Dr. Sergi Papiol is a biologist with a PhD in imaging genetics from the University of Barcelona. His main interest focuses on the genetic variability that contributes to the complex phenotype of affective- and psychotic-spectrum disorders in human populations. He is the leader of the Genomics group at the Institute of Psychiatric Phenomics and Genomics (IPPG) at the Ludwig Maximilian University of Munich. He coordinates the second wave of training and data recruitment of the Consortium on Lithium Genetics (ConLiGen) since 2018. He is currently a member of the research team of the ERANET-Neuron project GEPI-BIOPSY and the Spanish MInistry-funded project SATURNO. In close collaboration with GAMIAN-Europe partner, he co-leads this work package dedicated to Dissemination involving patients' organisations, professional societies, and scientific community.

Erik Van der Eycken

WP6 co-leader, GAMIAN-Europe

Erik Van der Eycken is a passionate advocate for mental health, bringing his personal experience and expertise to various organizations and initiatives.

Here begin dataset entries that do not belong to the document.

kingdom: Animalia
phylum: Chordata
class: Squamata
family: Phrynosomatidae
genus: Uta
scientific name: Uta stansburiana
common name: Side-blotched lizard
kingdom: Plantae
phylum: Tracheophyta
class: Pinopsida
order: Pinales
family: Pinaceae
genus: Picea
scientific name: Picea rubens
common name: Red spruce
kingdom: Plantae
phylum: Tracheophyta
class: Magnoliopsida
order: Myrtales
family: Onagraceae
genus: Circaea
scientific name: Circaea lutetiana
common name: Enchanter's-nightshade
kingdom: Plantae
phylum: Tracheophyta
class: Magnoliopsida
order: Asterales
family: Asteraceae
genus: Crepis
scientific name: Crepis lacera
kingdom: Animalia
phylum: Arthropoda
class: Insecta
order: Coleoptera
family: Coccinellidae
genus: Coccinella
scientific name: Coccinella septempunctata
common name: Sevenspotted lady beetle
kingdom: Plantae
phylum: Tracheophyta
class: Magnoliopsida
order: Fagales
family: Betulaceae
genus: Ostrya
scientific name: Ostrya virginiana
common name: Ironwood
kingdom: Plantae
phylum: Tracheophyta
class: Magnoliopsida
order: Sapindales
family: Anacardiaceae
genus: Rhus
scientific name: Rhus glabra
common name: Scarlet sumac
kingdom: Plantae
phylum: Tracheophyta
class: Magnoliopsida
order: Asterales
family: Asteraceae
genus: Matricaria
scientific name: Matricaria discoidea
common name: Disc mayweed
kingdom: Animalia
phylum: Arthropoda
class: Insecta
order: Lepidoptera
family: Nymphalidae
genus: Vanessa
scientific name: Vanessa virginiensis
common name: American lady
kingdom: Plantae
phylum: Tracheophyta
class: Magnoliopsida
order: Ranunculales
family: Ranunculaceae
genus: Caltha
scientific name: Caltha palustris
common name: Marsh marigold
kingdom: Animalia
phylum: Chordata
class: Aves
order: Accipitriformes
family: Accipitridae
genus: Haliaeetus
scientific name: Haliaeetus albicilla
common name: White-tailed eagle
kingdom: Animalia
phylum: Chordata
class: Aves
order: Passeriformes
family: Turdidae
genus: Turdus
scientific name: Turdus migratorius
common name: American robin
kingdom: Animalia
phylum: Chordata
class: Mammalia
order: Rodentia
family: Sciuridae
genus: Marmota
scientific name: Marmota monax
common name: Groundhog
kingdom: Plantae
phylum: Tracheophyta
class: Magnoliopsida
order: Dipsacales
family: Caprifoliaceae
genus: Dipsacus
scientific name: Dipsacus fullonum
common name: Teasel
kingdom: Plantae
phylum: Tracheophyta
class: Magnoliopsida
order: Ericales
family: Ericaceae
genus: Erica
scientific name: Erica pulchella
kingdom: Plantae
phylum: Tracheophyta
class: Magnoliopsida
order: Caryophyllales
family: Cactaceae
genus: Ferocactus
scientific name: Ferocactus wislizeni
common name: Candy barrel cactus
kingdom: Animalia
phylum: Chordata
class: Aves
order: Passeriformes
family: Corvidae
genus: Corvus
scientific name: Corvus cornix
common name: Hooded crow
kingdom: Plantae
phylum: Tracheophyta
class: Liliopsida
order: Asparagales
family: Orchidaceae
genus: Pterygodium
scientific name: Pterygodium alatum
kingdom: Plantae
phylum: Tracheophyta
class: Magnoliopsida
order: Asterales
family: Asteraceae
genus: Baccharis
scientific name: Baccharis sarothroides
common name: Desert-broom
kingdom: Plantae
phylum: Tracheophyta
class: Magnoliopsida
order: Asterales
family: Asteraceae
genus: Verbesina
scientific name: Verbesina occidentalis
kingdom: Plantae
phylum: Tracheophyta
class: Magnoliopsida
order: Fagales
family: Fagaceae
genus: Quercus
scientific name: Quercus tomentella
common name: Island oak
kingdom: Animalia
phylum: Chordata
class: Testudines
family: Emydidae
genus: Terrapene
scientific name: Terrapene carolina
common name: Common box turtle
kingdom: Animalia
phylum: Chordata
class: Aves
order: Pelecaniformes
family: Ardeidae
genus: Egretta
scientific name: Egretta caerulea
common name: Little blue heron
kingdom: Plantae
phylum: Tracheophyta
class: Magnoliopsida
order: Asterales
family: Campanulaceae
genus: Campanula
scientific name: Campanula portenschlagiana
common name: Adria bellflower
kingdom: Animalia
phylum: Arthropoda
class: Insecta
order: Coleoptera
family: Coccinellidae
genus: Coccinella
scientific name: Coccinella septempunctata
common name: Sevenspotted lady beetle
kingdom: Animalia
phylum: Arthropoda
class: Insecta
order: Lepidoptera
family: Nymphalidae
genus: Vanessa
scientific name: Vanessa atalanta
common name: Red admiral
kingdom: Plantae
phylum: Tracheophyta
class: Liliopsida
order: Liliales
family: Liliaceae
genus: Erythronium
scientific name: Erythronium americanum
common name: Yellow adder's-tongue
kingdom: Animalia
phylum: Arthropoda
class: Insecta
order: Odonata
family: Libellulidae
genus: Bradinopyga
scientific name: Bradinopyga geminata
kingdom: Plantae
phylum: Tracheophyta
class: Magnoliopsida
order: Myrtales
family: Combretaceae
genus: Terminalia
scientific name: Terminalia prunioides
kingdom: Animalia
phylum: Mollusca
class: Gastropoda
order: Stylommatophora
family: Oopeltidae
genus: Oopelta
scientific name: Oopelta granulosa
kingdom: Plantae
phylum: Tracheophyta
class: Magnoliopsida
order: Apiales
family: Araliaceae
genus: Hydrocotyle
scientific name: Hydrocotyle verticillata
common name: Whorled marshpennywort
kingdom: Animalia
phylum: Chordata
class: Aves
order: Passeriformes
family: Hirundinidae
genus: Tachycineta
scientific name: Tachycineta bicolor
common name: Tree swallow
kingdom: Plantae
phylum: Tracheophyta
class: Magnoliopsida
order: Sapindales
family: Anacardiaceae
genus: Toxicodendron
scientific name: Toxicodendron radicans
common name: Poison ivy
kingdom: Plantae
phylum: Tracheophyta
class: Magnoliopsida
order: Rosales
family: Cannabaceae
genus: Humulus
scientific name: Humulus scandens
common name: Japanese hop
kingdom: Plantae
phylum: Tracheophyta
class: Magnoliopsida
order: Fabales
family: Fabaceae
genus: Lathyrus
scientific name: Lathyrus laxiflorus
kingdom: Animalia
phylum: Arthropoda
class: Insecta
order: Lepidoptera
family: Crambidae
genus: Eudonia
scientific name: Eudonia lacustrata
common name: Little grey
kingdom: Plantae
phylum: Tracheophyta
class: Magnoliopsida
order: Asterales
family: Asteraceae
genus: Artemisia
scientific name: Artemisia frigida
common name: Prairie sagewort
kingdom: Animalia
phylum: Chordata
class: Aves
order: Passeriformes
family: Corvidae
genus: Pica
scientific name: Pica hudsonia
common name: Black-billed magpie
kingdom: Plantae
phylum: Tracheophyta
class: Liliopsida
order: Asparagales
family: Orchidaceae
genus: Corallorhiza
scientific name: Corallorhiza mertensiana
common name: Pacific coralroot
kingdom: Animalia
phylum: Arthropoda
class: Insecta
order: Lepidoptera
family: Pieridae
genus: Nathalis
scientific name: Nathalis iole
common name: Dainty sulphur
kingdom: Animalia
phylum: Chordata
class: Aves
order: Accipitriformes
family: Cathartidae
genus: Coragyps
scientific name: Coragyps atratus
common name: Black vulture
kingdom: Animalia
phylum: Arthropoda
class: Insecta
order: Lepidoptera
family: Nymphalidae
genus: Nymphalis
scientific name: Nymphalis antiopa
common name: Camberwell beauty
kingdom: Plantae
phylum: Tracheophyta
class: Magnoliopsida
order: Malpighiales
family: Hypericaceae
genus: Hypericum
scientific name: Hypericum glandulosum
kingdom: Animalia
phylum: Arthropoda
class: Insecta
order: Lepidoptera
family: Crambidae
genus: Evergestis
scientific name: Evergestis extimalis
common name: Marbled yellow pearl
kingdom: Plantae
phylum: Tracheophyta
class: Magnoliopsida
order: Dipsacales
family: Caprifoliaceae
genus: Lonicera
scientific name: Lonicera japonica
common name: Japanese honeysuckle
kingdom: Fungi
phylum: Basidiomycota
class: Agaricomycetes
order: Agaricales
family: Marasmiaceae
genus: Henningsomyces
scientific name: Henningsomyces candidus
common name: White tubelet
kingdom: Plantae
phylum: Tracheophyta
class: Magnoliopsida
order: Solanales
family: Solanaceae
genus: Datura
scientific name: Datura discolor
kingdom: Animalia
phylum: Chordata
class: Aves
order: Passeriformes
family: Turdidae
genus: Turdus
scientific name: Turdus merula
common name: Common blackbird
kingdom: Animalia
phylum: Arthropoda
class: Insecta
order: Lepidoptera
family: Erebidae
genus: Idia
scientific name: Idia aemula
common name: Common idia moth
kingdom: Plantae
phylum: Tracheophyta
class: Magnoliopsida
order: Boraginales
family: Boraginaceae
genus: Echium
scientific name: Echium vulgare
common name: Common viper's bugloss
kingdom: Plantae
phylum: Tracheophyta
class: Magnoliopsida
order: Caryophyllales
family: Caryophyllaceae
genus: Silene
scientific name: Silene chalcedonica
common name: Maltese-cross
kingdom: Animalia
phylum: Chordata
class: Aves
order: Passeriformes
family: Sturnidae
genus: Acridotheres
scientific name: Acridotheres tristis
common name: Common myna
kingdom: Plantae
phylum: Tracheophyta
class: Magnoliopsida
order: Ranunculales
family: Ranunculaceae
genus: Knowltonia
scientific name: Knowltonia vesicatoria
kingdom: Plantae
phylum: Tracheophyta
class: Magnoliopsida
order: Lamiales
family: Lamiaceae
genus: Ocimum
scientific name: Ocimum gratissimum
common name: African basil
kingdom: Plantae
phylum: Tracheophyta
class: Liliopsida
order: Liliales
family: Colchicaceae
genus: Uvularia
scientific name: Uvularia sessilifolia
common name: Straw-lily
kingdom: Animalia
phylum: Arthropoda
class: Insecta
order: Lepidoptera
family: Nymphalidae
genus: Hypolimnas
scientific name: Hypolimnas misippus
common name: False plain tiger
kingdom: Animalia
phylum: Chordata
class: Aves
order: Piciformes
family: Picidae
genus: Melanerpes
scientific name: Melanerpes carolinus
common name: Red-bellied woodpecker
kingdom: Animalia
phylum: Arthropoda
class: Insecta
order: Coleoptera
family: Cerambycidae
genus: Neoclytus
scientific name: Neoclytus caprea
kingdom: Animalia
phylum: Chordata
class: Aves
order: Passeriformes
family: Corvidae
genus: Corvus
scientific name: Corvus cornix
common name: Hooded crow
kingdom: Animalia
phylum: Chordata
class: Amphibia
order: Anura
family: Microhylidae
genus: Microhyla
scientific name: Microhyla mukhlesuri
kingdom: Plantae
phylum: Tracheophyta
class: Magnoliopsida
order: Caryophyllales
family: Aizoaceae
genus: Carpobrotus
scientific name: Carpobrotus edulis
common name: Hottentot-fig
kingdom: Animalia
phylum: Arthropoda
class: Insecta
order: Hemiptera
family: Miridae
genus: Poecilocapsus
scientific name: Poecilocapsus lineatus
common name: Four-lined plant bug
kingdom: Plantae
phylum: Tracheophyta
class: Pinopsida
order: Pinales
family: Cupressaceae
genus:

He serves as a Board Member of the patient organization 'Ups & Downs,' representing individuals living with bipolar disorder. Additionally, Erik actively participates in OpGanG, an association in Belgium that supports people with mental health challenges. He represents patient interests at RISIV-INAMI, an advisory body on chronic diseases, and serves as an independent Director on the Board of OPZ, a renowned psychiatric hospital. Since 2014, he has been involved in EU-funded mental health research projects, representing patient perspectives for GAMIAN-Europe. Erik's background includes a Master's Degree in electromechanical engineering and a career in R&D projects within the automotive industry. In Psych-STRATA, he co-leads WP6, focusing on patient integration and dissemination activities.